On big-endian architectures this cast caused the low-order bytes to get loaded into the high-order bytes resulting in a huge buffer size that immediately triggered an assertion (and without the assertion would have certainly segfaulted).
Instead use a temporary int variable and cast that to size_t after the function call. This is the correct way to do it regardless of architecture.
This issue was detected while testing on the s390x architecture.
Bug Fixes:
* Fix restore --force acting like --force --delta. This caused restore to replace files based on timestamp and size rather than overwriting, which meant some files that should have been updated were left unchanged. Normal restore and restore --delta were not affected by this issue. (Reviewed by Cynthia Shang.)
Features:
* Azure support for repository storage. (Reviewed by Cynthia Shang, Don Seiler.)

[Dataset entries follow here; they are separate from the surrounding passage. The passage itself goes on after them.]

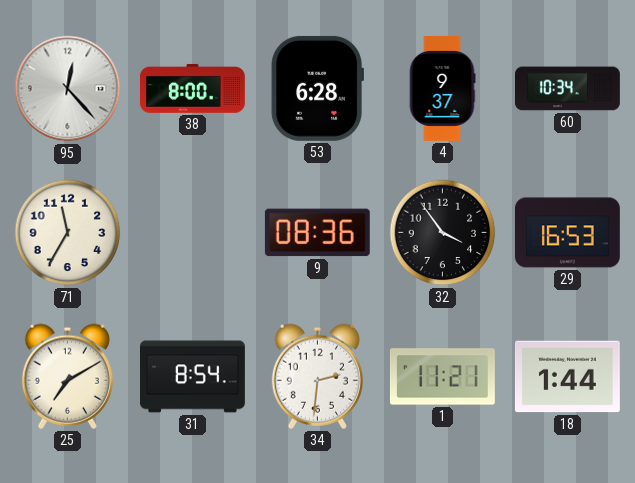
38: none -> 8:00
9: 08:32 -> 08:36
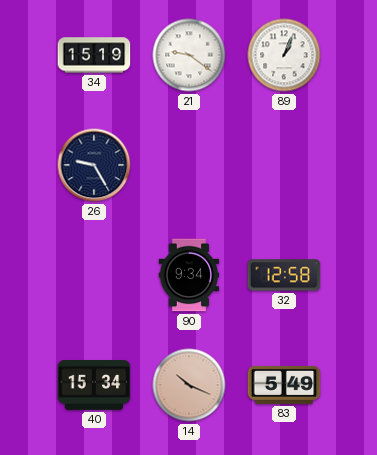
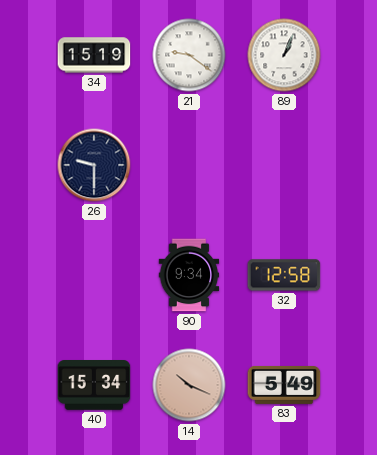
26: 9:25 -> 9:30
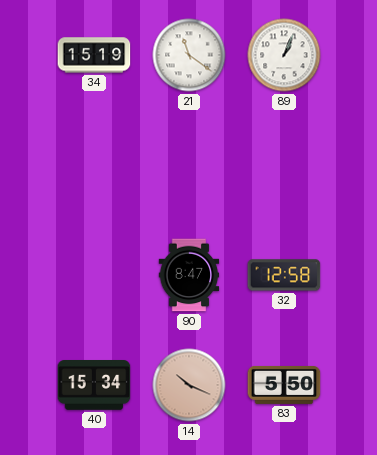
21: 9:21 -> 11:21
26: 9:30 -> none
90: 9:34 -> 8:47
83: 5:49 -> 5:50
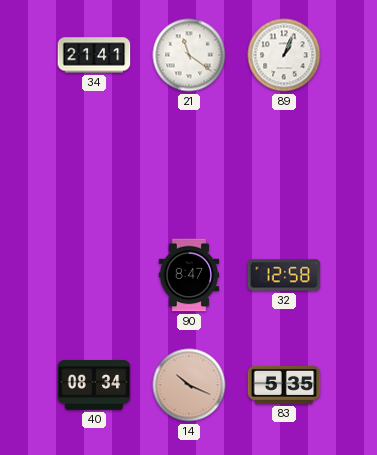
34: 15:19 -> 21:41
40: 15:34 -> 08:34
83: 5:50 -> 5:35
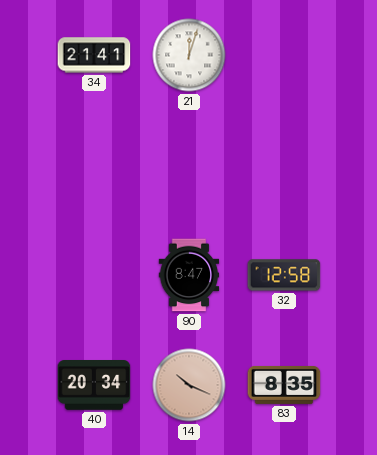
21: 11:21 -> 12:03
89: 1:04 -> none
40: 08:34 -> 20:34
83: 5:35 -> 8:35
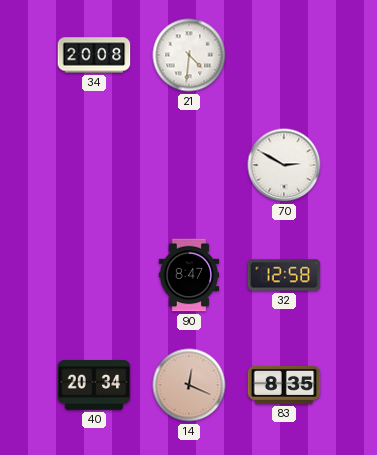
34: 21:41 -> 20:08
21: 12:03 -> 4:31
70: none -> 2:50
14: 10:19 -> 12:19
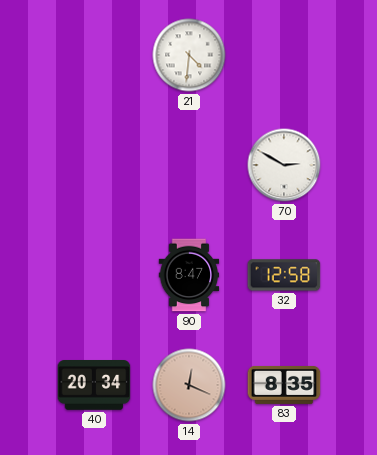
34: 20:08 -> none
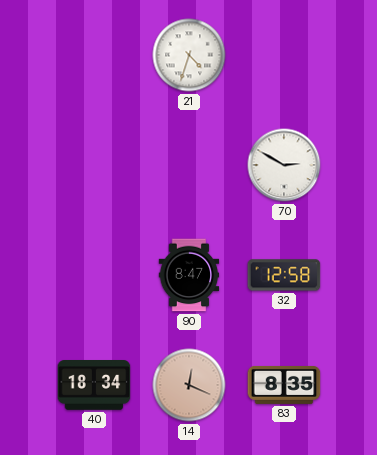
21: 4:31 -> 4:33
40: 20:34 -> 18:34
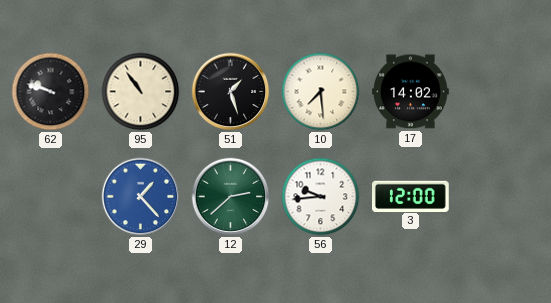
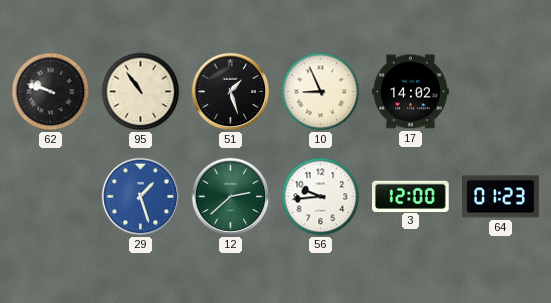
10: 7:29 -> 8:56
29: 1:23 -> 1:27
64: none -> 01:23
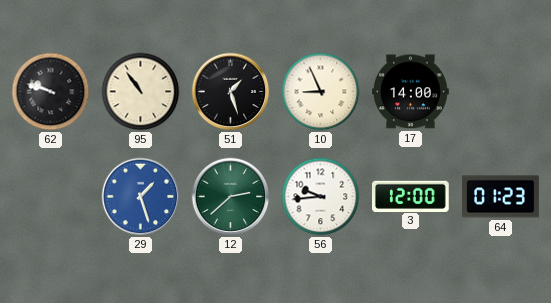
17: 14:02 -> 14:00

* Add expire-auto option. This allows automatic expiration after a successful backup to be disabled. (Contributed by Stefan Fercot. Reviewed by Cynthia Shang, David Steele.)
Improvements:
* Asynchronous S3 multipart upload. (Reviewed by Stephen Frost.)
* Automatic retry for backup, restore, archive-get, and archive-push. (Reviewed by Cynthia Shang.)
* Disable query parallelism in PostgreSQL sessions used for backup control. (Reviewed by Stefan Fercot.)
* PostgreSQL 13 beta2 support. Changes to the control/catalog/WAL versions in subsequent betas may break compatibility but pgBackRest will be updated with each release to keep pace.
* Improve handling of invalid HTTP response status. (Reviewed by Cynthia Shang.)
* Improve error when pg1-path option missing for archive-get command. (Reviewed by Cynthia Shang.)
* Add hint when checksum delta is enabled after a timeline switch. (Reviewed by Matt Bunter, Cynthia Shang.)
* Use PostgreSQL instead of postmaster where appropriate. (Reviewed by Cynthia Shang.)
Documentation Bug Fixes:
* Fix incorrect example for repo-retention-full-type option. (Reported by Höseyin Sönmez.)
* Remove internal commands from HTML and man command references. (Reported by Cynthia Shang.)
Documentation Improvements:
* Update PostgreSQL versions used to build user guides. Also add version ranges to indicate that a user guide is accurate for a range of PostgreSQL versions even if it was built for a specific version. (Reviewed by Stephen Frost.)
* Update FAQ for expiring a specific backup set. (Contributed by Cynthia Shang. Reviewed by David Steele.)
* Update FAQ to clarify default PITR behavior. (Contributed by Cynthia Shang. Reviewed by David Steele.)
The postgresql.auto.conf file was being used instead of recovery.conf, but there were still instances in the text that used recovery.conf. Update to postgresql.auto.conf for PostgreSQL >= 10 and change wording where needed.